Are e-commerce buying groups the future of grocery delivery?
One of the big issues facing CPG manufacturers, retailers, and e-commerce companies is the last-mile delivery cost. Most FMCG direct-to-consumer companies fail because it often costs more to deliver the item to consumers than the item itself. However, the daunting economics doesn’t stop people from wanting the convenience of grocery delivery.
Enter Instacart and Postmates. Both offer grocery delivery by partnering with local retailers to create an individual delivery network. I’m incredibly skeptical of the long-term viability of either Instacart or Postmates. Part of this is history. America is littered with failed grocery delivery companies. Webvan lost over $800 million. Instacart shifted the business model from a retail play to logistics. These new “grocery delivery” companies don’t own any inventory. It seems to be the most promising, but it took a pandemic to make either profitable.
The biggest reason for my skepticism is that its success comes at the expense of traditional grocers and retailers. Instacart decimates already razor-thin grocery margins when it charges a reported 10% commission on every transaction. I have a hard time believing that grocery stores will give away margin in post-pandemic times.
The Chinese Approach to Grocery Delivery
So what’s the solution? There is a clear demand for grocery and other fast-moving consumer product delivery services. There should be a business model that is financially viable. A recent article in Businessweek on Chinese tuan zhangs (e-commerce buying groups) offers a potential fix.
From the article:
While managing her convenience store in the central Chinese city of Changsha, Chen Shishun always has an eye on her phone. In part, she’s just talking on WeChat and sharing photos with her improbably large network of friends and neighbors. But Chen also monitors grocery apps for bulk deals on fruits and vegetables, then gathers orders from people she knows and has the food delivered to her store.
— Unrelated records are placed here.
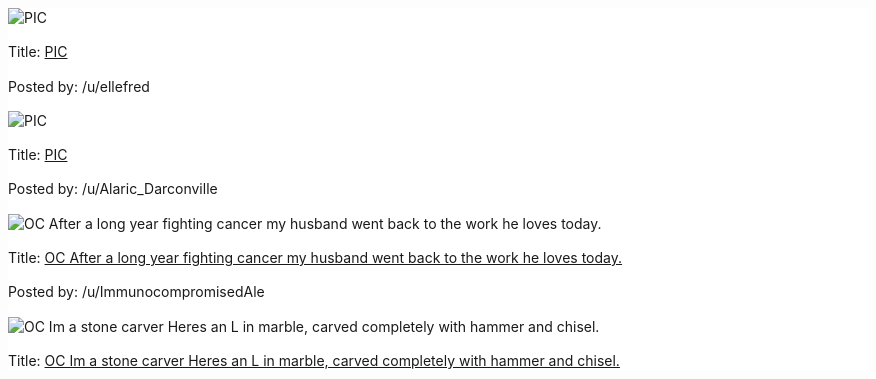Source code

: <div class="card">
  <div class="card-image">
    <img class="post-img" src="https://i.imgur.com/ooIemst.jpg" alt="PIC" title="PIC" />
  </div>
  <div class="card-content">
    <div class="media">
      <div class="media-content">
        <p class="title is-4">
           Title: <a href="https://www.reddit.com/r/nocontextpics/comments/us8wp5/pic/">PIC</a>
        </p>
        <p class="subtitle is-4">Posted by: /u/ellefred</p>
      </div>
    </div>
  </div>
</div>

<div class="card">
  <div class="card-image">
    <img class="post-img" src="https://i.redd.it/7ipynbsbohz81.jpg" alt="PIC" title="PIC" />
  </div>
  <div class="card-content">
    <div class="media">
      <div class="media-content">
        <p class="title is-4">
           Title: <a href="https://www.reddit.com/r/nocontextpics/comments/upnwim/pic/">PIC</a>
        </p>
        <p class="subtitle is-4">Posted by: /u/Alaric_Darconville</p>
      </div>
    </div>
  </div>
</div>

<div class="card">
  <div class="card-image">
    <img class="post-img" src="https://i.redd.it/1qg3567vgvz81.jpg" alt="OC After a long year fighting cancer my husband went back to the work he loves today." title="OC After a long year fighting cancer my husband went back to the work he loves today." />
  </div>
  <div class="card-content">
    <div class="media">
      <div class="media-content">
        <p class="title is-4">
           Title: <a href="https://www.reddit.com/r/pics/comments/ur14zv/oc_after_a_long_year_fighting_cancer_my_husband/">OC After a long year fighting cancer my husband went back to the work he loves today.</a>
        </p>
        <p class="subtitle is-4">Posted by: /u/ImmunocompromisedAle</p>
      </div>
    </div>
  </div>
</div>

<div class="card">
  <div class="card-image">
    <img class="post-img" src="https://i.redd.it/9mz7vfq8sgz81.jpg" alt="OC Im a stone carver Heres an L in marble, carved completely with hammer and chisel." title="OC Im a stone carver Heres an L in marble, carved completely with hammer and chisel." />
  </div>
  <div class="card-content">
    <div class="media">
      <div class="media-content">
        <p class="title is-4">
           Title: <a href="https://www.reddit.com/r/pics/comments/upk8jj/oc_im_a_stone_carver_heres_an_l_in_marble_carved/">OC Im a stone carver Heres an L in marble, carved completely with hammer and chisel.</a>
        </p>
The role of neighborhood e-commerce middleman, or tuan zhang, has become an increasingly vital one in Chinese cities since the first Covid-19 lockdowns. Chen, the kind of local merchant who does things like help customers carry purchases home, took charge of placing online grocery orders for the neighborhood when it was locked down this February. Word of her services spread quickly, and she now has almost a thousand people seeking to take advantage of steep discounts and cheaper shipping fees she gets by placing big orders—on the busiest days, she and an assistant handle 800—and centralizing deliveries.
There are hundreds of thousands of such operations across China. People form community buying groups based on shared neighborhoods, districts, or even apartment blocks. While some version of this has existed since rural farmers banded together to buy seeds and fertilizer, it’s been supercharged by smartphones and a growing e-commerce market.
There’s an old-school business model staring us in the face. The author misses it, instead referring to it as a consumer facing buying groups as a fad, echoing Groupon.
Consumer facing wholesalers
E-commerce buying groups are effectively consumer facing wholesalers. Like retail wholesalers C&S and US Foods, whose entire business model is buying in bulk from manufacturers and selling smaller retail outlets, buying groups make bulk orders and distribute to individuals.
Only they’re better positioned, because unlike traditional wholesalers, who are largely nameless, e-commerce buying groups are branded.
This makes people like Chen surprisingly influential. “My group members just buy what I recommend,” she says. “After all, I’m their next-door neighbor who knows them well, from what dishes they cook in the kitchen to what fruits they like.”
Buying groups could provide a sustainable business model to grocery delivery. It would spread delivery costs over multiple orders while allowing retailers to maintain higher margins via bulk purchases.